Start with the line containing "important. Une posture" and write out each line through the end of the listing, exactly as given.

------ The data

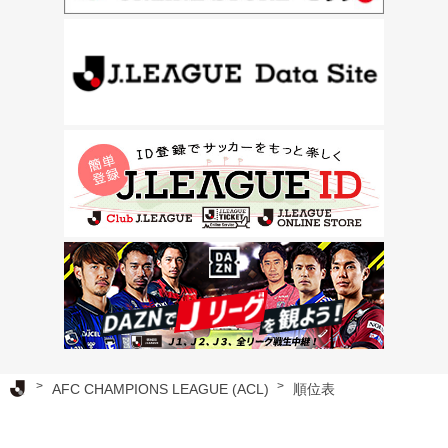
Ｊリーグ TOP
AFC CHAMPIONS LEAGUE (ACL)
順位表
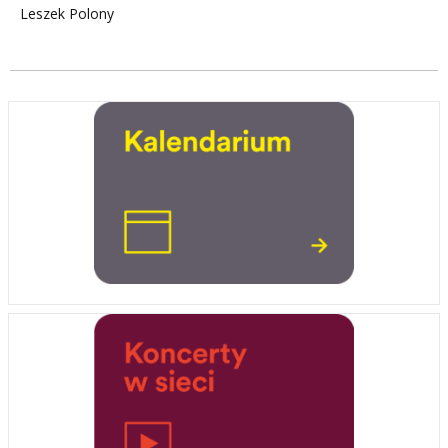
Leszek Polony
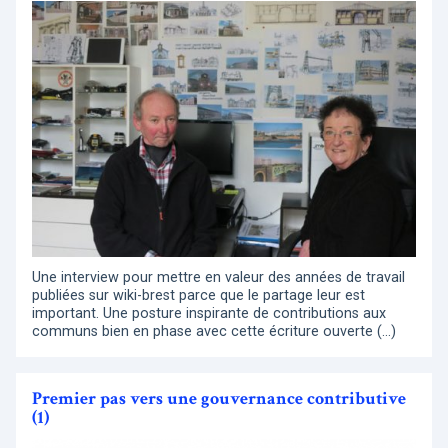
Une interview pour mettre en valeur des années de travail
publiées sur wiki-brest parce que le partage leur est
important. Une posture inspirante de contributions aux
communs bien en phase avec cette écriture ouverte (…)
Premier pas vers une gouvernance contributive
(1)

------------

_Result of this exercise_
important. Une posture inspirante de contributions aux
communs bien en phase avec cette écriture ouverte (…)
Premier pas vers une gouvernance contributive
(1)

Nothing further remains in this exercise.